> **Text provided**
^^^^^^^^^^^^^^^^

That feels way more natural since it should already just work if you can do hotplug.
At least with core-id and I suspect with a subset of your changes also with socket-id, etc.

Whereas numa is an awkward fit since it's for specifying distances between nodes, which we don't do,
and you have to use a hack to get it to specify which CPUs to plug (via setting arch_id to -1).
Pierre Morel July 15, 2022, 1:07 p.m. UTC | #4
On 7/15/22 11:11, Janis Schoetterl-Glausch wrote:
> On 7/14/22 22:17, Pierre Morel wrote:
>>
>>
>> On 7/14/22 16:57, Janis Schoetterl-Glausch wrote:
>>> On 6/20/22 16:03, Pierre Morel wrote:
>>>> S390x CPU Topology allows a non uniform repartition of the CPU
>>>> inside the topology containers, sockets, books and drawers.
>>>>
>>>> We use numa to place the CPU inside the right topology container
>>>> and report the non uniform topology to the guest.
>>>>
>>>> Note that s390x needs CPU0 to belong to the topology and consequently
>>>> all topology must include CPU0.
>>>>
>>>> We accept a partial QEMU numa definition, in that case undefined CPUs
>>>> are added to free slots in the topology starting with slot 0 and going
>>>> up.
>>>
>>> I don't understand why doing it this way, via numa, makes sense for us.
>>> We report the topology to the guest via STSI, which tells the guest
>>> what the topology "tree" looks like. We don't report any numa distances to the guest.
>>> The natural way to specify where a cpu is added to the vm, seems to me to be
>>> by specify the socket, book, ... IDs when doing a device_add or via -device on
>>> the command line.
>>>
>>> [...]
>>>
>>
>> It is a choice to have the core-id to determine were the CPU is situated in the topology.
>>
>> But yes we can chose the use drawer-id,book-id,socket-id and use a core-id starting on 0 on each socket.
>>
>> It is not done in the current implementation because the core-id implies the socket-id, book-id and drawer-id together with the smp parameters.
>>
>>
> Regardless of whether the core-id or the combination of socket-id, book-id .. is used to specify where a CPU is
> located, why use the numa framework and not just device_add or -device ?

You are right, at least we should be able to use both.
I will work on this.

> 
> That feels way more natural since it should already just work if you can do hotplug.
> At least with core-id and I suspect with a subset of your changes also with socket-id, etc.

yes, it already works with core-id

> 
> Whereas numa is an awkward fit since it's for specifying distances between nodes, which we don't do,
> and you have to use a hack to get it to specify which CPUs to plug (via setting arch_id to -1).
> 

Is it only for this?

^^^^^^^^^^^^^^^^

> **Provided records**
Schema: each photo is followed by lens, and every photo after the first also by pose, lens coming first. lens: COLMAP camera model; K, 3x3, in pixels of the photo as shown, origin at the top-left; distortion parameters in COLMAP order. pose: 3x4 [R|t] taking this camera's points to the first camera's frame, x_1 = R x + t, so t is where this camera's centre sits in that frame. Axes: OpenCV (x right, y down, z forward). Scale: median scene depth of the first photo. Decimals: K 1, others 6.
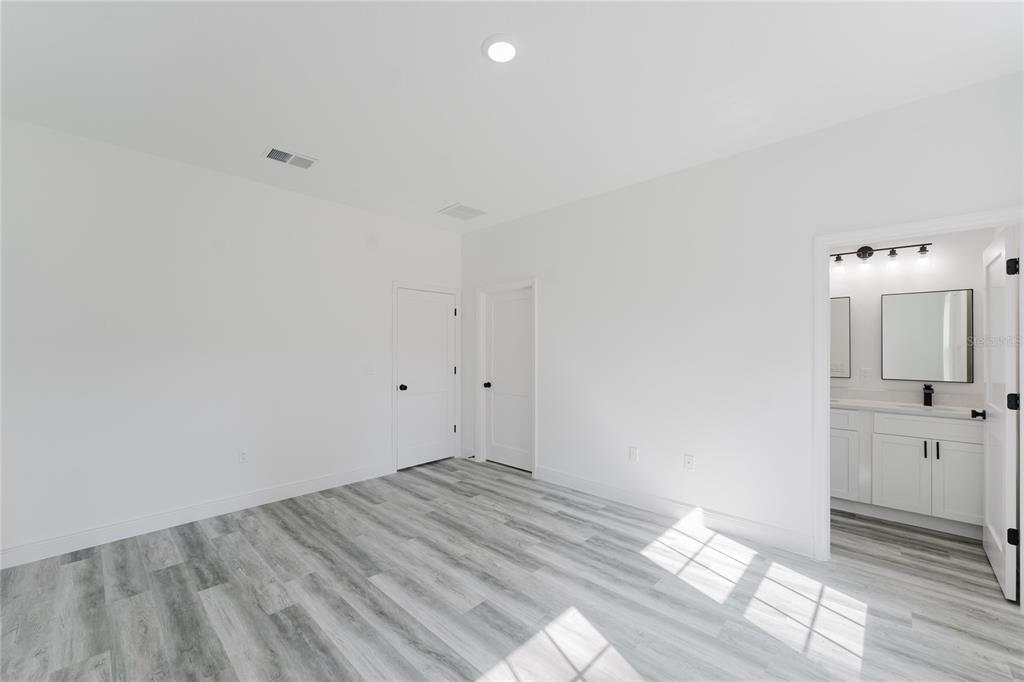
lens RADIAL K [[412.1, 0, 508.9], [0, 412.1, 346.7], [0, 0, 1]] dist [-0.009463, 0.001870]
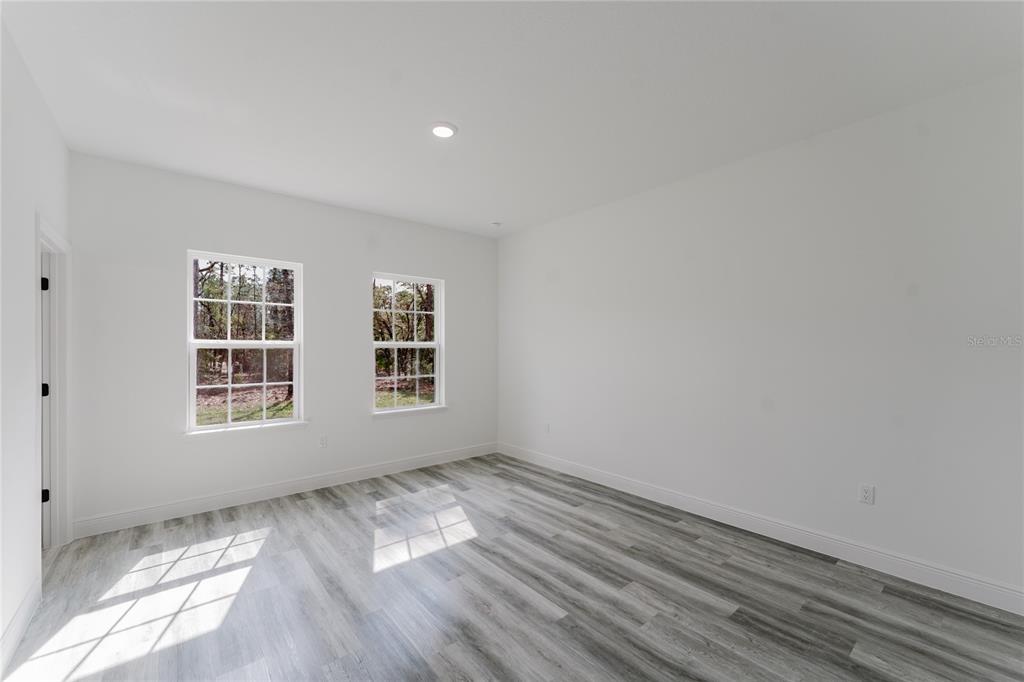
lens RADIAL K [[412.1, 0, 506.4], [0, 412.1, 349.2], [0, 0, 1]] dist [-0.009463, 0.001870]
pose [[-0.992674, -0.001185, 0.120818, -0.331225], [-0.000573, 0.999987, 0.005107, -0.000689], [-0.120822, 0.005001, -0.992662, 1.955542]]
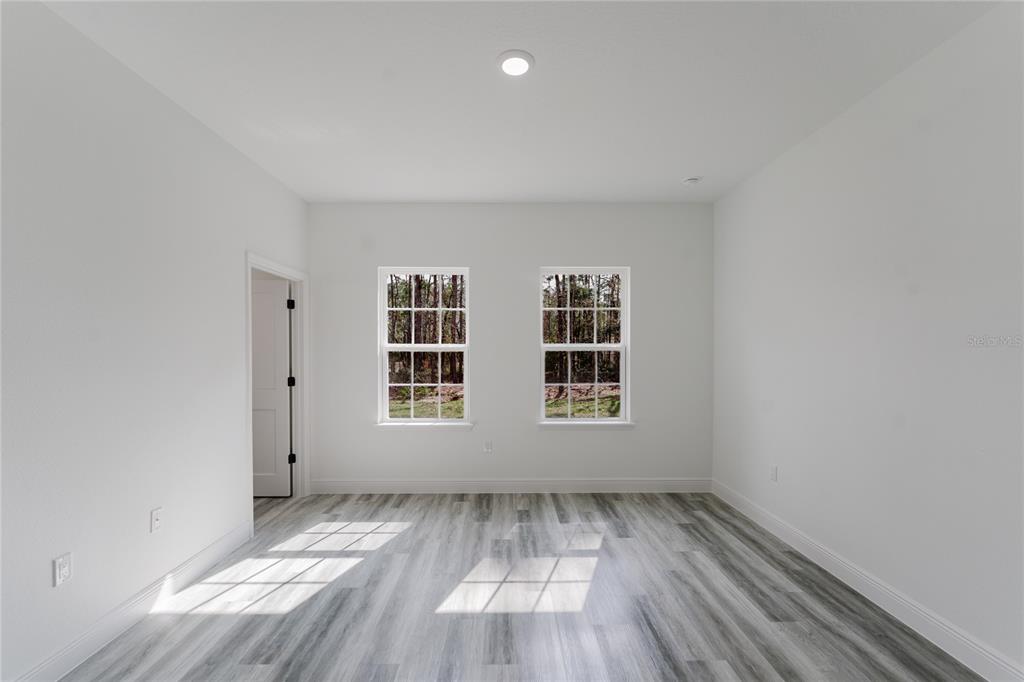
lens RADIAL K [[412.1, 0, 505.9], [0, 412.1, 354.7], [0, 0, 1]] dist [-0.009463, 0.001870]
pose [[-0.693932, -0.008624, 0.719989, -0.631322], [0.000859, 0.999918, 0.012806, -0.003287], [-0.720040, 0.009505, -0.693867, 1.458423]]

^^^^^^^^^^^^^^^^

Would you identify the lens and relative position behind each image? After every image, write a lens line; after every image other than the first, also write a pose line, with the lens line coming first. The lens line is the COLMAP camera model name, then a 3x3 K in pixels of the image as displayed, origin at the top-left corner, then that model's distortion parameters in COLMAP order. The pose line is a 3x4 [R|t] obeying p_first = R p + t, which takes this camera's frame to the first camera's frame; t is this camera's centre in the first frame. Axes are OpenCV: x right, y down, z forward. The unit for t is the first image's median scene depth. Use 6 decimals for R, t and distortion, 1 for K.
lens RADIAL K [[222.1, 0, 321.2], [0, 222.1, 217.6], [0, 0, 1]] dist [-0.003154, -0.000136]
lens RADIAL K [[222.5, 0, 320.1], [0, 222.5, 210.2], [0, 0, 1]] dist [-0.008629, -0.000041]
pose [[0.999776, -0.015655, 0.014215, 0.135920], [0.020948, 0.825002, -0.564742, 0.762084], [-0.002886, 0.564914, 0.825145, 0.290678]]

^^^^^^^^^^^^^^^^

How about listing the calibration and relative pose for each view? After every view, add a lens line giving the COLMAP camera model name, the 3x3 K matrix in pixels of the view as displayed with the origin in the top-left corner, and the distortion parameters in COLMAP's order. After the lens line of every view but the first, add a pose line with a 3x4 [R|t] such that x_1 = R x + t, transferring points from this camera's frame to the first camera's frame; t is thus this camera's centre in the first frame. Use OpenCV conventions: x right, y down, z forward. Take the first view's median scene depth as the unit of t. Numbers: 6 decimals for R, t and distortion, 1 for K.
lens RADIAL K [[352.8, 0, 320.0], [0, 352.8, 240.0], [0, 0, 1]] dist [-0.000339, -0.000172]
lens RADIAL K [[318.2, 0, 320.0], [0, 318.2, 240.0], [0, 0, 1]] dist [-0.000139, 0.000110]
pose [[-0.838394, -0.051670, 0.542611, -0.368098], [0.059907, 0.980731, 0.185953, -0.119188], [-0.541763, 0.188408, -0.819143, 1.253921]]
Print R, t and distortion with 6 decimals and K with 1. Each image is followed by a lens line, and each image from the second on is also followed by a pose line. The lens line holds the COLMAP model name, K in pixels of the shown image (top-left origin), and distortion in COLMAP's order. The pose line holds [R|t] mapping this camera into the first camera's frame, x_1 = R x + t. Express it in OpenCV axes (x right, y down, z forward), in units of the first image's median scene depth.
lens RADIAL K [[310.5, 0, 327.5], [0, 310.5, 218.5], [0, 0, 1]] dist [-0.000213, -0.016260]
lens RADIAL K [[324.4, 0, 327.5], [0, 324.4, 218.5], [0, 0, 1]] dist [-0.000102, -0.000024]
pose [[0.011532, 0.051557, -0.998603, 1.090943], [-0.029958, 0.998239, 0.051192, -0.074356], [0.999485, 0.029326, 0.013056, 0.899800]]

^^^^^^^^^^^^^^^^

> **Assignment 1**
Translate this sentence from the thread on s390x CPU topology into Spanish: "You are right, at least we should be able to use both."
> **Assignment 2**
Rewrite the entries from the line holding "Schema: each photo" through the line holding "354.7], [0, 0, 1]] dist [-0.009463, 0.001870]", inclusive, as a two-column CSV with the headers entry and answer. Give one row per entry, put each field in quotation marks with line breaks turned into spaces, and leave out the pictures.
The entries are unrelated to the forum thread that precedes them.

> **Expected output 1**
Tienes razón; al menos deberíamos poder usar ambos.

> **Expected output 2**
entry,answer
"Schema: each photo is followed by lens, and every photo after the first also by pose, lens coming first. lens: COLMAP camera model; K, 3x3, in pixels of the photo as shown, origin at the top-left; distortion parameters in COLMAP order. pose: 3x4 [R|t] taking this camera's points to the first camera's frame, x_1 = R x + t, so t is where this camera's centre sits in that frame. Axes: OpenCV (x right, y down, z forward). Scale: median scene depth of the first photo. Decimals: K 1, others 6.","lens RADIAL K [[412.1, 0, 508.9], [0, 412.1, 346.7], [0, 0, 1]] dist [-0.009463, 0.001870] lens RADIAL K [[412.1, 0, 506.4], [0, 412.1, 349.2], [0, 0, 1]] dist [-0.009463, 0.001870] pose [[-0.992674, -0.001185, 0.120818, -0.331225], [-0.000573, 0.999987, 0.005107, -0.000689], [-0.120822, 0.005001, -0.992662, 1.955542]] lens RADIAL K [[412.1, 0, 505.9], [0, 412.1, 354.7], [0, 0, 1]] dist [-0.009463, 0.001870]"